___ Text

AGA KHAN UNIVERSITY TO INVEST $1BN IN EAST AFRICA

The Chancellor of the Aga Khan University (AKU), His Highness the Aga Khan, confers a master’s degree in education on Ms Mwanapili Mwinyi Kambi at the 2015 AKU convocation in Dar es Salaam yesterday.
Dar es Salaam. The Aga Khan University has announced a $1 billion (Sh1.8 trillion) investment in education in East Africa. At the same time, the Aga Khan – the spiritual leader of Shia Ismaili Muslims – yesterday said Africa must move rapidly to establish and reinforce a healthy civil society to help improve quality of life.

The investment, to be released over 15 years, will see new campuses and graduate schools in the region, with $700 million coming to Tanzania. Speaking at the university’s graduation ceremony in Dar es Salaam, the Aga Khan said both the developed and the developing worlds need quality civil society organisations to manage the future. Vibrant and ethical civil society organisations are critical if the quality of human life across the world is to be improved, he added.

“More and more, I am convinced that the key to improving the quality of human life--both in places that are gifted with good governments and in places that are not so fortunate--is the quality of what I describe as civil society,” said the Aga Khan.

He defined civil society as an array of institutions that are neither public nor profit-driven but motivated by voluntary commitment and dedicated to the public good.

______
___ Provided data

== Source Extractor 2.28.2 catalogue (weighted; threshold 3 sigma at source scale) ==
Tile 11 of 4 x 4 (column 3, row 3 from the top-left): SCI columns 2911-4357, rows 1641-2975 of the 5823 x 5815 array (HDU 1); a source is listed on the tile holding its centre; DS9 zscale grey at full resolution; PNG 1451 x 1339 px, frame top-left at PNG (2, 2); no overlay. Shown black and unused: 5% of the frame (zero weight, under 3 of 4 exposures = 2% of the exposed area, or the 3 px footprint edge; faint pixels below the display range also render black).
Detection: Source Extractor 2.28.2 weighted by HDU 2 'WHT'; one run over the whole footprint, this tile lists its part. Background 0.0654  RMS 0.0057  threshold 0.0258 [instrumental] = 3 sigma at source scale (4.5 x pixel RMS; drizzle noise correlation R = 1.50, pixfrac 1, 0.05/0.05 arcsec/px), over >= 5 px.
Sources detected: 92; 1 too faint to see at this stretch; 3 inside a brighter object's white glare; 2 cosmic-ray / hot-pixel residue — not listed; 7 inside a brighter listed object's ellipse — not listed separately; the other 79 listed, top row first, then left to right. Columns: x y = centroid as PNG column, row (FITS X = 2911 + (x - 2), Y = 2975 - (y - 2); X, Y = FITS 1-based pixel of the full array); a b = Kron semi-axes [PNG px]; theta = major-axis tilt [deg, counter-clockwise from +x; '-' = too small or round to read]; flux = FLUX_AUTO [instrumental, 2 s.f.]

______

From the news report about the Aga Khan University investment, copy out everything from "Dar es Salaam." down to "quality of life.", word for word.

Dar es Salaam. The Aga Khan University has announced a $1 billion (Sh1.8 trillion) investment in education in East Africa. At the same time, the Aga Khan – the spiritual leader of Shia Ismaili Muslims – yesterday said Africa must move rapidly to establish and reinforce a healthy civil society to help improve quality of life.